18 августа 2021 г., 20:55
Освальд хотел быть растерзанным, и Джим собирался ему это устроить. «Все мы заняты одним и тем же, — грустно подумал Гордон, придерживая под локоть черно-белую птичку, которая успела относительно прийти в себя за то время, пока они ехали, запутывая маршрут. — Игнорируем Освальда Кобблпота. Потому что если этого не делать, половина героической половины Готэма сменит ориентацию, и отнюдь не по гендерным причинам, половина старушек забросит горшки с геранью и выйдет на улицы с плакатами «Коббполта в президенты», а половина самых умненьких младенцев начнет разборки в школах по незабвенным законам мафии, последовав его охренительным советам. И мы все будем у него на побегушках, стоит ему щелкнуть пальцем, все, весь полицейский отдел, все хорошие — не до конца прогнившие, хмыкнул внутри себя Джим — и славные люди Готэма — включая Брюса и Альфреда. Кто тогда будет хранить подобие равновесия? Прости нас, Освальд. Это наша обязанность, периодически топить тебя в холодной реке».

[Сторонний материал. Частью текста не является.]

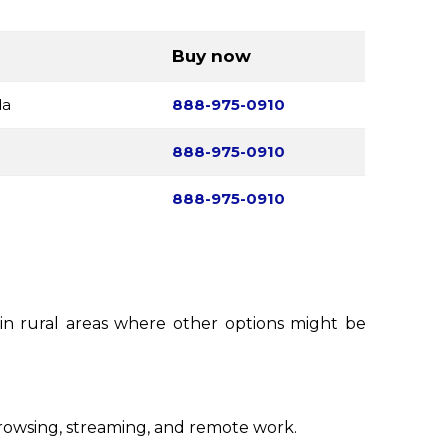
Buy now
da
888-975-0910
888-975-0910
888-975-0910
n in rural areas where other options might be
rowsing, streaming, and remote work.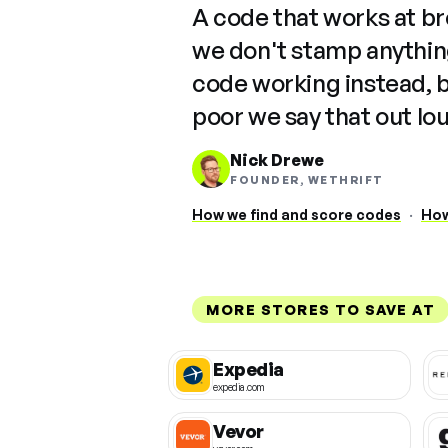
A code that works at b
we don't stamp anything
code working instead, 
poor we say that out lo
Nick Drewe
FOUNDER, WETHRIFT
How we find and score codes
·
How
MORE STORES TO SAVE AT
Expedia
expedia.com
Vevor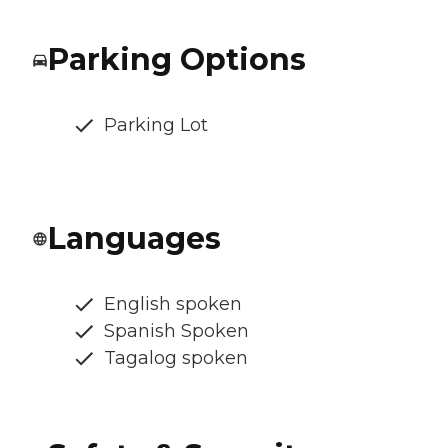
Parking Options
Parking Lot
Languages
English spoken
Spanish Spoken
Tagalog spoken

— И что теперь? — сомневающимся тоном спросил Буллок, когда они ввалились втроем — Джим и Харви по бокам, готэмское главное сокровище в центре, поддерживаемое ими, как двумя королевскими пажами — в царство идеального порядка, всегда оставляемого Барбарой, сколько припоминал Джим — ни пылинки на блестящих до скрипа поверхностях, ни одной завалявшейся случайно бумажки или недомытой кружки из-под выпитой на ходу воды.
— Теперь… — порывшись в шкафу, Джим извлек несколько тапочковых комплектов, заодно прихватив с полки, где хранились вещи Барбары, спортивный домашний костюм для Освальда и встряхнул перед его носом. Во-первых, размер был подходящим, во-вторых, по любому это было в разы лучше аркхэмских одеяний или растянутых свитеров, которые доставались птичке в некоролевские времена. — Сколько стоит этот маскарадный винтаж на тебе, Пингвин?

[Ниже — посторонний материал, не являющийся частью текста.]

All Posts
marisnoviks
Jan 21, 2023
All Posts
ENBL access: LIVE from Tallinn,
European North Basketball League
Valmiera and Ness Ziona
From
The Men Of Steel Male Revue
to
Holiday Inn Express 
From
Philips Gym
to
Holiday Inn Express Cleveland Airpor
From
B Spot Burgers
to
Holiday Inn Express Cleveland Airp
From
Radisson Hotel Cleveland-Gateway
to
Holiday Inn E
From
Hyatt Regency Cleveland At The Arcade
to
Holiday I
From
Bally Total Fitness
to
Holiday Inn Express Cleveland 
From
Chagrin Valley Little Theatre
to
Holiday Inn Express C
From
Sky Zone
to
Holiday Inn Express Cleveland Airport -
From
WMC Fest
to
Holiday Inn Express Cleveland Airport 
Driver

— Дороже рождественских костюмчиков твоего дорогого миллиардера Брюса, Джим. Хочешь переодеть меня и отправить его в мусорку? — глаза Освальд злобно сверкнули в ответ на грубость, хотя стоял он вертикально только благодаря тому, что Харви придерживал его за пояс.

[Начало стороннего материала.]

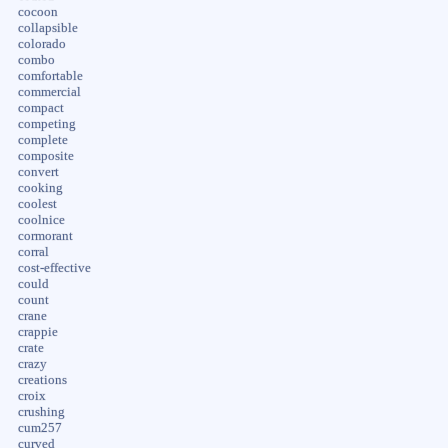
cocoon
collapsible
colorado
combo
comfortable
commercial
compact
competing
complete
composite
convert
cooking
coolest
coolnice
cormorant
corral
cost-effective
could
count
crane
crappie
crate
crazy
creations
croix
crushing
cum257
curved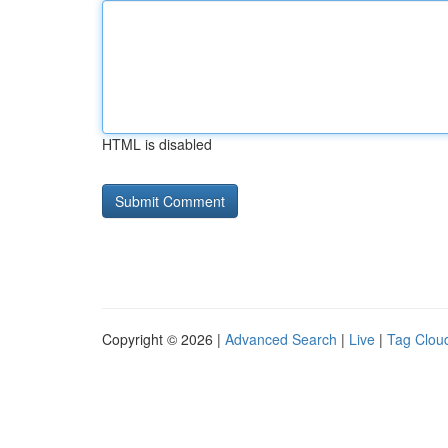
HTML is disabled
Copyright © 2026 |
Advanced Search
|
Live
|
Tag Clou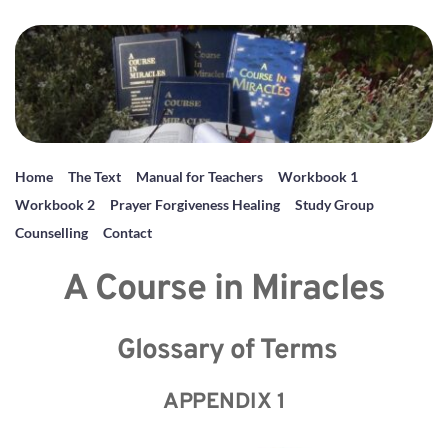
Home
The Text
Manual for Teachers
Workbook 1
Workbook 2
Prayer Forgiveness Healing
Study Group
Counselling
Contact
A Course in Miracles
 Glossary of Terms
APPENDIX 1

Коленопреклонившись, словно тот еще рыцарь, Гордон помог Пингвину освободиться от обуви. То, что у Освальда не нашлось сил язвить, наполнило бы его восторгом, если бы для того, чтобы помочь, не пришлось бы снова прикоснуться к двуликой твари. У всех птиц легкие, полые кости, почему–то вспомнилась ему передача о живой природе. Чтобы легче держаться в воздухе. Воплощенная невесомость и невозможность. Утешало только то, что Освальд нервничал и явно чувствовал куда большую неловкость, чем Джим. Торопливо переступив через сброшенные туфли, он поскорее сунул ноги в пушистые барбарины тапки, первой — поврежденную ступню, и, выхватив сверток со сменной одеждой, отпихнув Буллока, ковыляя, нырнул в комнату, захлопнув дверь так, что она едва не двинула Джима в лоб.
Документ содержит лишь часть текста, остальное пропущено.